- DATA FOR THE TASK -

- Opening Delimiter -

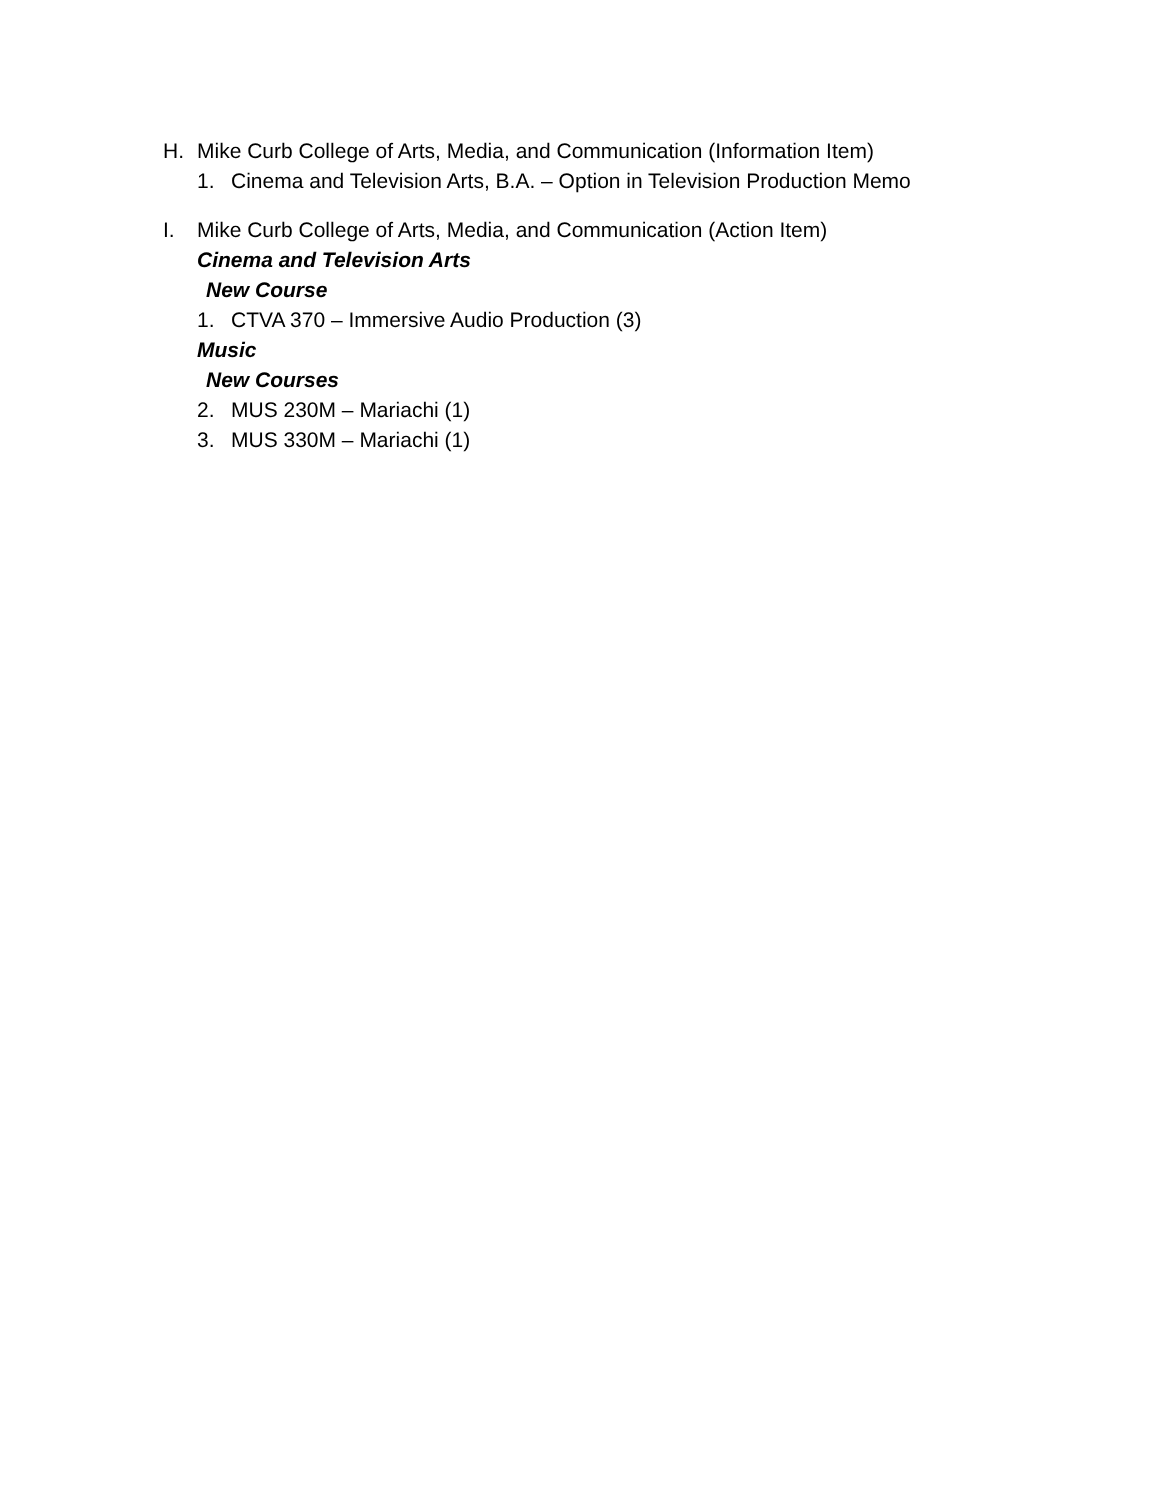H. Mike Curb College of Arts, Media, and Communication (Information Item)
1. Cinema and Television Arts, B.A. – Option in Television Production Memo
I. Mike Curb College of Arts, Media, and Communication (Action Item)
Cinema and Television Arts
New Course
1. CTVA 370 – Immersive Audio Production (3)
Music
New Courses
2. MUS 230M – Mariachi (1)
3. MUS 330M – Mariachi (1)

- Closing Delimiter -
- Opening Delimiter -

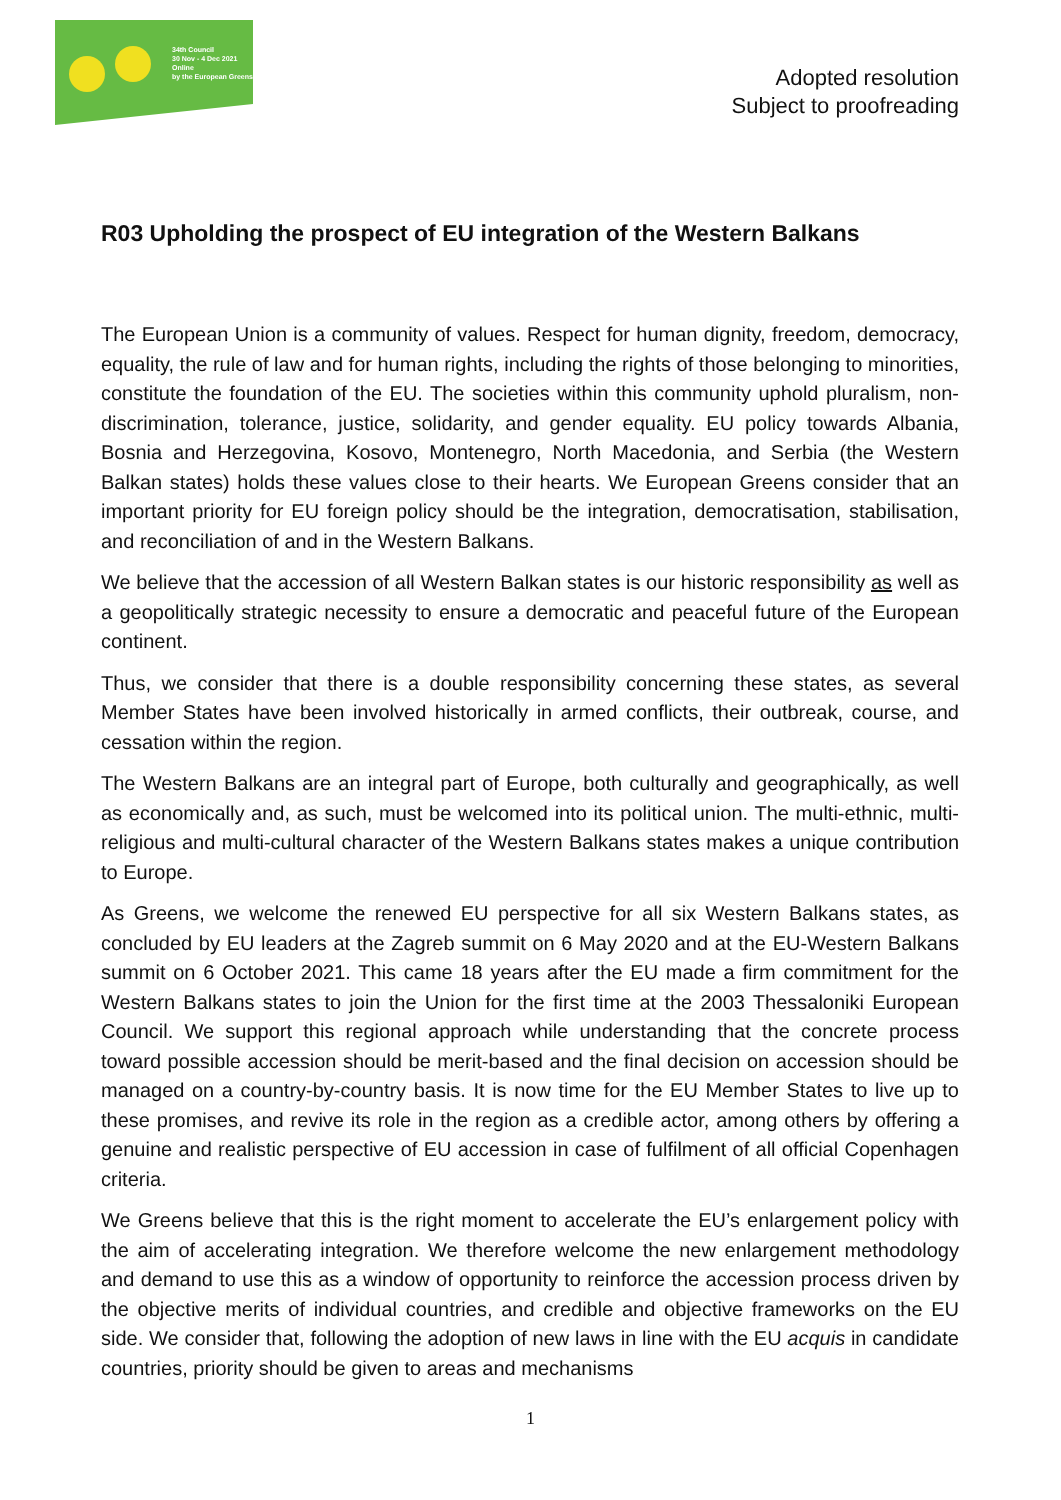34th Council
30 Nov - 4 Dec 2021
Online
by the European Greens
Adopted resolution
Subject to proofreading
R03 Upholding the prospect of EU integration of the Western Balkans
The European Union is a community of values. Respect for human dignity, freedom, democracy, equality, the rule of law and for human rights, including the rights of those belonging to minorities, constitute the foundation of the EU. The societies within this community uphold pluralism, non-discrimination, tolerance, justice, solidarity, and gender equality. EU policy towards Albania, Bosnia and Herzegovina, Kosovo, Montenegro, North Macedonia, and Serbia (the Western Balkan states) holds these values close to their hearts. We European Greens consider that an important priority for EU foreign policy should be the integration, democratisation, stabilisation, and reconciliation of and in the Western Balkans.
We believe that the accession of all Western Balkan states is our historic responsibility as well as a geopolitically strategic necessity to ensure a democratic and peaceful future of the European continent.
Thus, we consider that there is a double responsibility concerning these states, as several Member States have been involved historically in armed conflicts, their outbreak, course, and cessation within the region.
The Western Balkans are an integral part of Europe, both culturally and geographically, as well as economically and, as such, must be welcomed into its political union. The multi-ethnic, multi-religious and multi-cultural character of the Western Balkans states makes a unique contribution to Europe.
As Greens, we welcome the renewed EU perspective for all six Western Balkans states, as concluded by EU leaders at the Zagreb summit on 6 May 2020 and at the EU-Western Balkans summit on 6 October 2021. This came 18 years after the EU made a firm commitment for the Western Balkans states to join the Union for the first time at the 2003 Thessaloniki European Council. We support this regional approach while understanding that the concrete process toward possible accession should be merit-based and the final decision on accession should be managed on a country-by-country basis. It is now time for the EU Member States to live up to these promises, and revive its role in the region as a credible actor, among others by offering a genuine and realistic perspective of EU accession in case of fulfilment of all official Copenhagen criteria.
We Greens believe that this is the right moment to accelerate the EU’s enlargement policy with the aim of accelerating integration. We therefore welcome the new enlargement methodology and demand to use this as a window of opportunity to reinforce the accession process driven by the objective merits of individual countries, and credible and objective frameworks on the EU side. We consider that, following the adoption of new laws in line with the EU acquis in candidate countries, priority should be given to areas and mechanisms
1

- Closing Delimiter -

- PROBLEM DETAILS -
Your answer should consist only of the lines above between the line holding "Thus, we consider" and the line holding "As Greens, we", inclusive, each transcribed exactly.

- EXERCISE ANSWER -
Thus, we consider that there is a double responsibility concerning these states, as several Member States have been involved historically in armed conflicts, their outbreak, course, and cessation within the region.
The Western Balkans are an integral part of Europe, both culturally and geographically, as well as economically and, as such, must be welcomed into its political union. The multi-ethnic, multi-religious and multi-cultural character of the Western Balkans states makes a unique contribution to Europe.
As Greens, we welcome the renewed EU perspective for all six Western Balkans states, as concluded by EU leaders at the Zagreb summit on 6 May 2020 and at the EU-Western Balkans summit on 6 October 2021. This came 18 years after the EU made a firm commitment for the Western Balkans states to join the Union for the first time at the 2003 Thessaloniki European Council. We support this regional approach while understanding that the concrete process toward possible accession should be merit-based and the final decision on accession should be managed on a country-by-country basis. It is now time for the EU Member States to live up to these promises, and revive its role in the region as a credible actor, among others by offering a genuine and realistic perspective of EU accession in case of fulfilment of all official Copenhagen criteria.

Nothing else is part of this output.